** start RECORDED INFORMATION **

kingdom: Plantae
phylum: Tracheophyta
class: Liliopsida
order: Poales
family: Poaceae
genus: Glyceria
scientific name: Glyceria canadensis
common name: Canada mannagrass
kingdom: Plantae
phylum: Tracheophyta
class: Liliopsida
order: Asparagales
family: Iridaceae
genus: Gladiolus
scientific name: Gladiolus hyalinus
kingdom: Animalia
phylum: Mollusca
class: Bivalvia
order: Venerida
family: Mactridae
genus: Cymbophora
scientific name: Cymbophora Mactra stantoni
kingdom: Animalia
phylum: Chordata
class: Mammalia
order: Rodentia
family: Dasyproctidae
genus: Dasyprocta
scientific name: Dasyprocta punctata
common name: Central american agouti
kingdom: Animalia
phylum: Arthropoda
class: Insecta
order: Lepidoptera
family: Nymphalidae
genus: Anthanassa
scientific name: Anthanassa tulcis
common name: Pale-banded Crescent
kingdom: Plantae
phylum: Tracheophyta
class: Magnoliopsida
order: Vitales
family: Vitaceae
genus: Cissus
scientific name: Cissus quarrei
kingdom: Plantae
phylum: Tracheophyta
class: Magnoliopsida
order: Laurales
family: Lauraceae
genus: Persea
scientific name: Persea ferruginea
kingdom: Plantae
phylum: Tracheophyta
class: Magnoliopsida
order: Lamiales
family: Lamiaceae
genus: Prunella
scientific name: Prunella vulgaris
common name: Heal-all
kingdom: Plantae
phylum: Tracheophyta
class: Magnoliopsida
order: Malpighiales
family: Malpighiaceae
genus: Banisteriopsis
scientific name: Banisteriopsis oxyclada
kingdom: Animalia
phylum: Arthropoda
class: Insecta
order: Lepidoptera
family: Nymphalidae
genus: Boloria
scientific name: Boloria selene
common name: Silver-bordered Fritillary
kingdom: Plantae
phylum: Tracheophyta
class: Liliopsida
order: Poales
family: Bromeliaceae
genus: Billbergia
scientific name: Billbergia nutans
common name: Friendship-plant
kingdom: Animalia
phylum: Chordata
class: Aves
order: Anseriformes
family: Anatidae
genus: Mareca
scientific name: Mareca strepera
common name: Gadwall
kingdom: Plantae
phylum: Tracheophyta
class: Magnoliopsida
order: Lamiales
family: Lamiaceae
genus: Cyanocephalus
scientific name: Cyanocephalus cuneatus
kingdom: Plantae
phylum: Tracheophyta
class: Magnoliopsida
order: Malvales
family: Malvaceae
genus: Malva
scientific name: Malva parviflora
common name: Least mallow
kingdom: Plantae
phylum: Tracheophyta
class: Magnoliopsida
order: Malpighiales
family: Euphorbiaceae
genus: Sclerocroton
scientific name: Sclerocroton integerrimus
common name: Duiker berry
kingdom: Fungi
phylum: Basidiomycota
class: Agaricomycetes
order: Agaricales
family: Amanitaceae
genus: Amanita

** end RECORDED INFORMATION **

**SHORT PROBLEM**
Write out every line of the material above with no changes, from the first record through the last.

**RESULT OF THE TASK**
kingdom: Plantae
phylum: Tracheophyta
class: Liliopsida
order: Poales
family: Poaceae
genus: Glyceria
scientific name: Glyceria canadensis
common name: Canada mannagrass
kingdom: Plantae
phylum: Tracheophyta
class: Liliopsida
order: Asparagales
family: Iridaceae
genus: Gladiolus
scientific name: Gladiolus hyalinus
kingdom: Animalia
phylum: Mollusca
class: Bivalvia
order: Venerida
family: Mactridae
genus: Cymbophora
scientific name: Cymbophora Mactra stantoni
kingdom: Animalia
phylum: Chordata
class: Mammalia
order: Rodentia
family: Dasyproctidae
genus: Dasyprocta
scientific name: Dasyprocta punctata
common name: Central american agouti
kingdom: Animalia
phylum: Arthropoda
class: Insecta
order: Lepidoptera
family: Nymphalidae
genus: Anthanassa
scientific name: Anthanassa tulcis
common name: Pale-banded Crescent
kingdom: Plantae
phylum: Tracheophyta
class: Magnoliopsida
order: Vitales
family: Vitaceae
genus: Cissus
scientific name: Cissus quarrei
kingdom: Plantae
phylum: Tracheophyta
class: Magnoliopsida
order: Laurales
family: Lauraceae
genus: Persea
scientific name: Persea ferruginea
kingdom: Plantae
phylum: Tracheophyta
class: Magnoliopsida
order: Lamiales
family: Lamiaceae
genus: Prunella
scientific name: Prunella vulgaris
common name: Heal-all
kingdom: Plantae
phylum: Tracheophyta
class: Magnoliopsida
order: Malpighiales
family: Malpighiaceae
genus: Banisteriopsis
scientific name: Banisteriopsis oxyclada
kingdom: Animalia
phylum: Arthropoda
class: Insecta
order: Lepidoptera
family: Nymphalidae
genus: Boloria
scientific name: Boloria selene
common name: Silver-bordered Fritillary
kingdom: Plantae
phylum: Tracheophyta
class: Liliopsida
order: Poales
family: Bromeliaceae
genus: Billbergia
scientific name: Billbergia nutans
common name: Friendship-plant
kingdom: Animalia
phylum: Chordata
class: Aves
order: Anseriformes
family: Anatidae
genus: Mareca
scientific name: Mareca strepera
common name: Gadwall
kingdom: Plantae
phylum: Tracheophyta
class: Magnoliopsida
order: Lamiales
family: Lamiaceae
genus: Cyanocephalus
scientific name: Cyanocephalus cuneatus
kingdom: Plantae
phylum: Tracheophyta
class: Magnoliopsida
order: Malvales
family: Malvaceae
genus: Malva
scientific name: Malva parviflora
common name: Least mallow
kingdom: Plantae
phylum: Tracheophyta
class: Magnoliopsida
order: Malpighiales
family: Euphorbiaceae
genus: Sclerocroton
scientific name: Sclerocroton integerrimus
common name: Duiker berry
kingdom: Fungi
phylum: Basidiomycota
class: Agaricomycetes
order: Agaricales
family: Amanitaceae
genus: Amanita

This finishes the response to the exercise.